(Stored data)
((

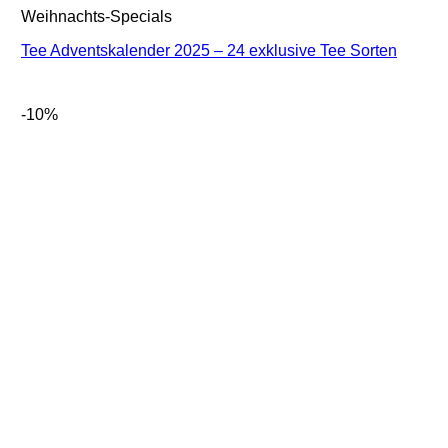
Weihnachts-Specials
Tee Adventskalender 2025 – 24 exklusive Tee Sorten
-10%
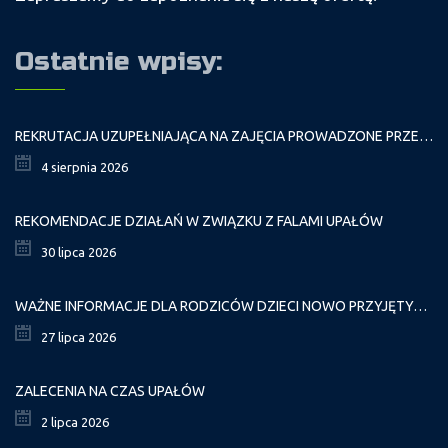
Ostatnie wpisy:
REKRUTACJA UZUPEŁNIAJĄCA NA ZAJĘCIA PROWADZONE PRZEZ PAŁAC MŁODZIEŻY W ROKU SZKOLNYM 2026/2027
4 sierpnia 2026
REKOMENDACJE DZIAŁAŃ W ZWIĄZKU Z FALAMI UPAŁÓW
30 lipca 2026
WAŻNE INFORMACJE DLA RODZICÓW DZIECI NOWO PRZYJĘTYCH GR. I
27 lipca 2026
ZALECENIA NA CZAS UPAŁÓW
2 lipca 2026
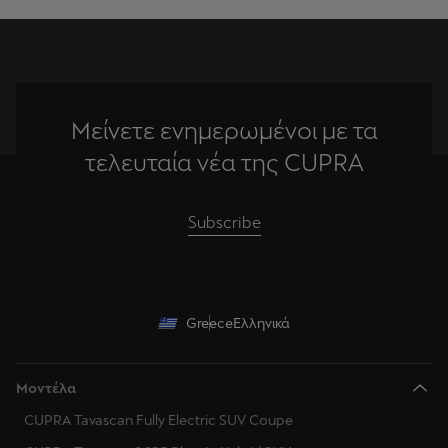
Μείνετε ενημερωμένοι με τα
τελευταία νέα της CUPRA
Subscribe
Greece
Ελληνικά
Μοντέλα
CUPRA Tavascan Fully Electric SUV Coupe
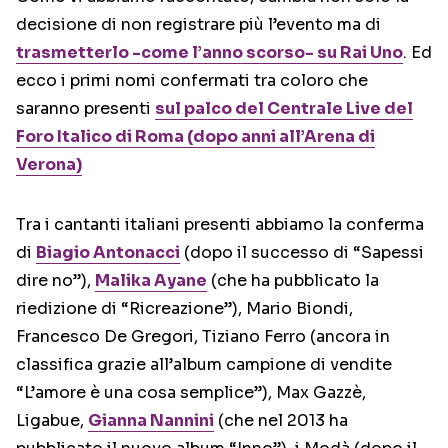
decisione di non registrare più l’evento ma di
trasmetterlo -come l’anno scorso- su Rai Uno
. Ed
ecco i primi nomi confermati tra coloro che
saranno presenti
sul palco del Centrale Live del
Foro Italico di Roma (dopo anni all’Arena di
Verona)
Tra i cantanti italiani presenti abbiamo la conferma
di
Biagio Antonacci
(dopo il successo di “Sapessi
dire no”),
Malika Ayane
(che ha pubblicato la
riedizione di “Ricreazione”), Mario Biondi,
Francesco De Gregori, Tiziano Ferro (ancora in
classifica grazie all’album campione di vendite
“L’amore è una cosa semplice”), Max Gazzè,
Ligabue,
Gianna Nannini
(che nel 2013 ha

))
((

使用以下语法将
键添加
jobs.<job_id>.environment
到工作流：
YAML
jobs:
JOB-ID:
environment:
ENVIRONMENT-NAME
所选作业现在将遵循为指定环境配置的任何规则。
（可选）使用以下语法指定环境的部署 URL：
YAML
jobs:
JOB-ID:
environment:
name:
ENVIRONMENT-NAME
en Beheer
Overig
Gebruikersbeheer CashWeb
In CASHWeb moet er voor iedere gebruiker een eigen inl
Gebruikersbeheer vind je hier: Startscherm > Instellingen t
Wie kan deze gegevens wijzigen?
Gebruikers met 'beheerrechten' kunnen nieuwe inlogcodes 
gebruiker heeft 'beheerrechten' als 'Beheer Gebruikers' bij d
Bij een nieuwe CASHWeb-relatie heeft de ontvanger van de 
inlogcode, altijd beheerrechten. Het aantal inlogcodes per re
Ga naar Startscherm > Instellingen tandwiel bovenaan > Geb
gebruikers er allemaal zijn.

))
((

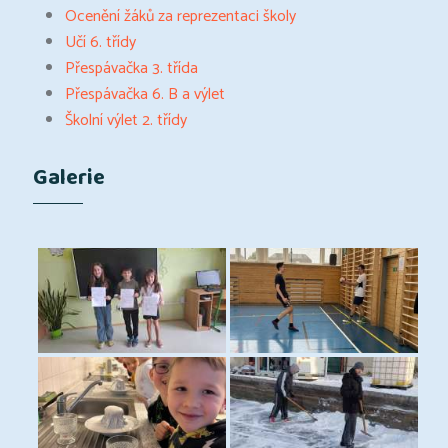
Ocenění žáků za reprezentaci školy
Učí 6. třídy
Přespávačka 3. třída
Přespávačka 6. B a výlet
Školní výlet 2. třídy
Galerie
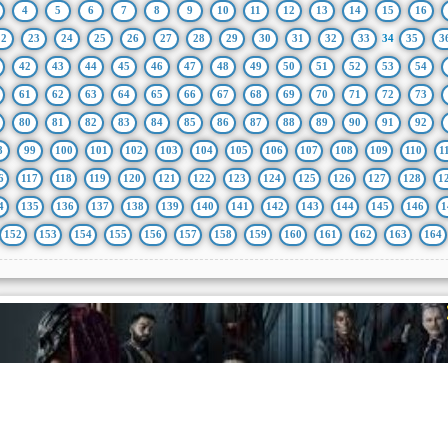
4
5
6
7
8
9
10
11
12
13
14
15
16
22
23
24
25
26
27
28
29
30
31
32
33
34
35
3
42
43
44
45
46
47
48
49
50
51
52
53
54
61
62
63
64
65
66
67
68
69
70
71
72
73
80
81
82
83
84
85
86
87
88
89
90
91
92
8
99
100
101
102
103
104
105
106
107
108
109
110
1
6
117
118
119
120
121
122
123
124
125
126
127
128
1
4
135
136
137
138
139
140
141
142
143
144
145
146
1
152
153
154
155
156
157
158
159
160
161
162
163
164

))

__Exercise__
Please transcribe the lines from the line with "decisione di non" to the line with "(che nel 2013 ha", reproducing each one exactly.

__Answer below__
decisione di non registrare più l’evento ma di
trasmetterlo -come l’anno scorso- su Rai Uno
. Ed
ecco i primi nomi confermati tra coloro che
saranno presenti
sul palco del Centrale Live del
Foro Italico di Roma (dopo anni all’Arena di
Verona)
Tra i cantanti italiani presenti abbiamo la conferma
di
Biagio Antonacci
(dopo il successo di “Sapessi
dire no”),
Malika Ayane
(che ha pubblicato la
riedizione di “Ricreazione”), Mario Biondi,
Francesco De Gregori, Tiziano Ferro (ancora in
classifica grazie all’album campione di vendite
“L’amore è una cosa semplice”), Max Gazzè,
Ligabue,
Gianna Nannini
(che nel 2013 ha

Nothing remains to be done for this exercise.